Copy out the lines below without changing anything.

"""

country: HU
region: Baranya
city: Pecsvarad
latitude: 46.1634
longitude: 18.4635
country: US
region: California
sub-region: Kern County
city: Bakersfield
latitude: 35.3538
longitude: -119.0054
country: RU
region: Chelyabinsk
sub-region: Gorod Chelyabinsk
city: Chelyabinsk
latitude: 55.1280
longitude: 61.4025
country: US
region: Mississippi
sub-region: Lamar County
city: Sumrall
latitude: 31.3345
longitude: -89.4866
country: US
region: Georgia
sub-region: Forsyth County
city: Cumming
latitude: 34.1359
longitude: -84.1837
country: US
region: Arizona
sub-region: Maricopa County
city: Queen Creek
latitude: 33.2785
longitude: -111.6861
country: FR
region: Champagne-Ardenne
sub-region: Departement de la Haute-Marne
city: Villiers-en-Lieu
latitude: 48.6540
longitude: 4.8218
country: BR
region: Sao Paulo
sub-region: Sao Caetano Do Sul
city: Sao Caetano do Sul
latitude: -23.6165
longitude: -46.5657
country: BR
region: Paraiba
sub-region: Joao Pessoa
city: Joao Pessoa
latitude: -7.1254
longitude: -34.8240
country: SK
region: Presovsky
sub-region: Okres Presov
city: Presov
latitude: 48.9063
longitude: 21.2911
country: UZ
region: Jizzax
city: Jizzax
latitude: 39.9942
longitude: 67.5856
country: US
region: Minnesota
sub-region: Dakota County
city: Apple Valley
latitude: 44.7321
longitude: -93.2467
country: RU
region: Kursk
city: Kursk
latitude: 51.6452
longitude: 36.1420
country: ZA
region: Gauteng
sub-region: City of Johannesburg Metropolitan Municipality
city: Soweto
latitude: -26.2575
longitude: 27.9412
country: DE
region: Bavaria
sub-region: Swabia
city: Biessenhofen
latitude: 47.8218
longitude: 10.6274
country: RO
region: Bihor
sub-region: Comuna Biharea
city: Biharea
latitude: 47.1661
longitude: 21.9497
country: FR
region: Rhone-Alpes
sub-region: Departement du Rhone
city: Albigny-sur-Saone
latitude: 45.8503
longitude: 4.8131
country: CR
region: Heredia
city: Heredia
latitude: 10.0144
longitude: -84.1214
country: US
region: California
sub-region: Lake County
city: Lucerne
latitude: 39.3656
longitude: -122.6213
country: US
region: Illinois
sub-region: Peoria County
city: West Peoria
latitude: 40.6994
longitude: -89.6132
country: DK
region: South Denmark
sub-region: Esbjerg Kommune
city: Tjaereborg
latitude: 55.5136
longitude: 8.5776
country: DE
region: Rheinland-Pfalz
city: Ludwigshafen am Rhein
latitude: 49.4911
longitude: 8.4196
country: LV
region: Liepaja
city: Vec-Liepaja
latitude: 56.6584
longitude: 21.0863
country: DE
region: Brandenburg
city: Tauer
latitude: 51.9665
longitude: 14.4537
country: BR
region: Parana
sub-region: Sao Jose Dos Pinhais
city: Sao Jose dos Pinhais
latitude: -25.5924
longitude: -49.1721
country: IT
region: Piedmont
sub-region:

"""

### RESPONSE
country: HU
region: Baranya
city: Pecsvarad
latitude: 46.1634
longitude: 18.4635
country: US
region: California
sub-region: Kern County
city: Bakersfield
latitude: 35.3538
longitude: -119.0054
country: RU
region: Chelyabinsk
sub-region: Gorod Chelyabinsk
city: Chelyabinsk
latitude: 55.1280
longitude: 61.4025
country: US
region: Mississippi
sub-region: Lamar County
city: Sumrall
latitude: 31.3345
longitude: -89.4866
country: US
region: Georgia
sub-region: Forsyth County
city: Cumming
latitude: 34.1359
longitude: -84.1837
country: US
region: Arizona
sub-region: Maricopa County
city: Queen Creek
latitude: 33.2785
longitude: -111.6861
country: FR
region: Champagne-Ardenne
sub-region: Departement de la Haute-Marne
city: Villiers-en-Lieu
latitude: 48.6540
longitude: 4.8218
country: BR
region: Sao Paulo
sub-region: Sao Caetano Do Sul
city: Sao Caetano do Sul
latitude: -23.6165
longitude: -46.5657
country: BR
region: Paraiba
sub-region: Joao Pessoa
city: Joao Pessoa
latitude: -7.1254
longitude: -34.8240
country: SK
region: Presovsky
sub-region: Okres Presov
city: Presov
latitude: 48.9063
longitude: 21.2911
country: UZ
region: Jizzax
city: Jizzax
latitude: 39.9942
longitude: 67.5856
country: US
region: Minnesota
sub-region: Dakota County
city: Apple Valley
latitude: 44.7321
longitude: -93.2467
country: RU
region: Kursk
city: Kursk
latitude: 51.6452
longitude: 36.1420
country: ZA
region: Gauteng
sub-region: City of Johannesburg Metropolitan Municipality
city: Soweto
latitude: -26.2575
longitude: 27.9412
country: DE
region: Bavaria
sub-region: Swabia
city: Biessenhofen
latitude: 47.8218
longitude: 10.6274
country: RO
region: Bihor
sub-region: Comuna Biharea
city: Biharea
latitude: 47.1661
longitude: 21.9497
country: FR
region: Rhone-Alpes
sub-region: Departement du Rhone
city: Albigny-sur-Saone
latitude: 45.8503
longitude: 4.8131
country: CR
region: Heredia
city: Heredia
latitude: 10.0144
longitude: -84.1214
country: US
region: California
sub-region: Lake County
city: Lucerne
latitude: 39.3656
longitude: -122.6213
country: US
region: Illinois
sub-region: Peoria County
city: West Peoria
latitude: 40.6994
longitude: -89.6132
country: DK
region: South Denmark
sub-region: Esbjerg Kommune
city: Tjaereborg
latitude: 55.5136
longitude: 8.5776
country: DE
region: Rheinland-Pfalz
city: Ludwigshafen am Rhein
latitude: 49.4911
longitude: 8.4196
country: LV
region: Liepaja
city: Vec-Liepaja
latitude: 56.6584
longitude: 21.0863
country: DE
region: Brandenburg
city: Tauer
latitude: 51.9665
longitude: 14.4537
country: BR
region: Parana
sub-region: Sao Jose Dos Pinhais
city: Sao Jose dos Pinhais
latitude: -25.5924
longitude: -49.1721
country: IT
region: Piedmont
sub-region:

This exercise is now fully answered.